Ludzie, którzy dziś są w wieku starszym nie noszą kapelutków z piórkami, nie mają lub nie często mają na rękach siatkowe rękawiczki, a pod pachą kwieciste parasolki. To są projekcje nieprawdziwe i chore. I nie mówicie mi, że poseł Hofman po prostu tak wygląda. Tu chodzi o poważne sprawy. Jak kompozytor Rubik chciał zrobić karierę to się przerobił z Dudusia Fąferskiego na kogoś zupełnie innego. Kogoś może nie specjalnie dla nas interesującego, ale najważniejsze jest przecież, żeby dziewczynom się podobało. Hofman też może. A jeśli nie może, niech spada. Terlikowski to osobna sprawa, bo on jak powiedzieliśmy dźwiga krzyż. I my mu tego zabronić nie możemy, nie możemy mu powiedzieć – panie, przestań pan już o tych pedałach, bo efekt osiągasz pan odwrotny od zamierzonego. To się nie uda i nawet nie próbujmy takich zagrywek. Terlikowski bowiem rzuci się na nas z miłością i przegryzie nam krtań. Lepiej go więc pozostawić tam gdzie jest.

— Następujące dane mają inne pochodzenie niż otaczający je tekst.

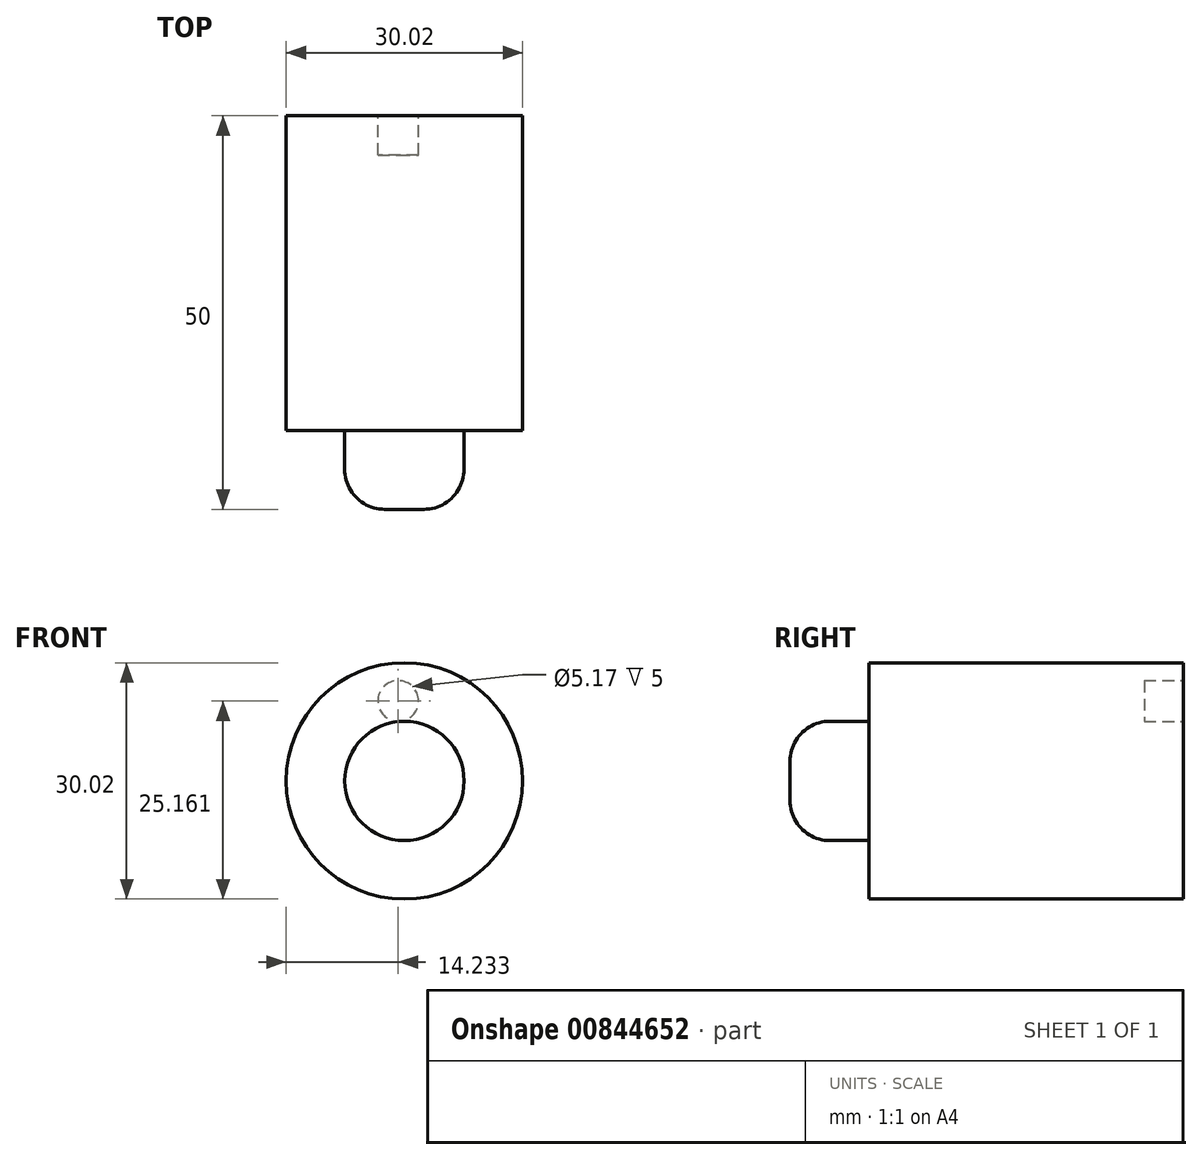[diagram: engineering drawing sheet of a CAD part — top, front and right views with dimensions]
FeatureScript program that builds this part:
annotation { "Feature Type Name" : "Feature", "Feature Type Description" : "" }
export const myFeature = defineFeature(function(context is Context, id is Id, definition is map)
    precondition{}
    {
        {
            var Q0;
            Q0=qCreatedBy(makeId("Front.planeOp"),FACE);
            var sketch = newSketch(context, id + "F0", { "sketchPlane" : qUnion([Q0])});
            skCircle(sketch, "E0", {"center": v(0.78, -15) * mm, "radius": 15.01 * mm});
            skPoint(sketch, "E0.first.point", {"position": v(0, 0) * mm});
            skPoint(sketch, "E0.second.point", {"position": v(15.79, -15.13) * mm});
            skPoint(sketch, "E0.third.point", {"position": v(12.87, -23.89) * mm});
            skSolve(sketch);
        }
        {
            var Q0;
            Q0=makeQuery(id+"F0.imprint","IMPRINT",FACE,{"disambiguationData":[TD([[makeQuery(id+"F0.imprint","IMPRINT",EDGE,{"derivedFrom":sQuery(id+"F0.wireOp",EDGE,"E0")}),1.0]])]});
            extrude(context, id + "F1", {"entities" : qUnion([Q0]), "depth" : 40 * mm, "offsetDistance" : 25.4 * mm});
        }
        {
            var Q0;
            Q0=makeQuery(id+"F1.opExtrude","CAP_FACE",FACE,{"disambiguationData":[OSD([sQuery(id+"F0.wireOp",EDGE,"E0")])],"isStart":true});
            var sketch = newSketch(context, id + "F2", { "sketchPlane" : qUnion([Q0])});
            skCircle(sketch, "E1", {"center": v(0, -4.84) * mm, "radius": 2.59 * mm});
            skPoint(sketch, "E1.first.point", {"position": v(2.26, -6.1) * mm});
            skPoint(sketch, "E1.second.point", {"position": v(-2.52, -4.24) * mm});
            skPoint(sketch, "E1.third.point", {"position": v(-2, -3.18) * mm});
            skSolve(sketch);
        }
        {
            var Q0;
            Q0=makeQuery(id+"F2.imprint","IMPRINT",FACE,{"disambiguationData":[TD([[makeQuery(id+"F2.imprint","IMPRINT",EDGE,{"derivedFrom":sQuery(id+"F2.wireOp",EDGE,"E1")}),1.0]])]});
            extrude(context, id + "F3", {"entities" : qUnion([Q0]), "operationType" : NewBodyOperationType.REMOVE, "oppositeDirection" : true, "depth" : 5 * mm, "offsetDistance" : 25.4 * mm});
        }
        {
            var Q0;
            Q0=makeQuery(id+"F1.opExtrude","CAP_FACE",FACE,{"disambiguationData":[OSD([sQuery(id+"F0.wireOp",EDGE,"E0")])],"isStart":false});
            var sketch = newSketch(context, id + "F4", { "sketchPlane" : qUnion([Q0])});
            skCircle(sketch, "E2", {"center": v(0.78, -15) * mm, "radius": 7.58 * mm});
            skSolve(sketch);
        }
        {
            var Q0;
            Q0=makeQuery(id+"F4.imprint","IMPRINT",FACE,{"disambiguationData":[TD([[makeQuery(id+"F4.imprint","IMPRINT",EDGE,{"derivedFrom":sQuery(id+"F4.wireOp",EDGE,"E2")}),1.0]])]});
            extrude(context, id + "F5", {"entities" : qUnion([Q0]), "operationType" : NewBodyOperationType.ADD, "depth" : 10 * mm, "offsetDistance" : 25.4 * mm});
        }
        {
            var Q0;
            Q0=makeQuery(id+"F5.opExtrude","CAP_EDGE",EDGE,{"disambiguationData":[OSD([sQuery(id+"F4.wireOp",EDGE,"E2")])],"isStart":false});
            fillet(context, id + "F6", {"entities" : qUnion([Q0]), "radius" : 5.08 * mm, "tangentPropagation" : true, "allowEdgeOverflow" : false});
        }
    });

Teraz o czajniku. Przez całe lata blogerzy i komentatorzy oszukiwani byli przez grupę ludzi podpisujących się nickiem FYM oraz przez ich przyjaciół, trudno dociec na ile w ów oszukańczy projekt zaangażowane były portale takie jak salon24, ale trudno także uwierzyć, by nie były zaangażowane w ogóle. Dziś, po demaskacji tego projektu, jest on czynny nadal i nadal funkcjonuje. Nikt nie poczuwa się do tego, by kogokolwiek przeprosić, by się wytłumaczyć i okazać skruchę. Nawet Rolex, który jest przecież super wrażliwy i hiper uprzejmy, o czym wielokrotnie mogliśmy się przekonać. Dokonano, krótkich podsumowań, kilka łez potoczyło się po policzkach, po czym wszystkim wszystko wybaczono i projekt toczy się dalej, tyle, że już inne barany za nim biegną.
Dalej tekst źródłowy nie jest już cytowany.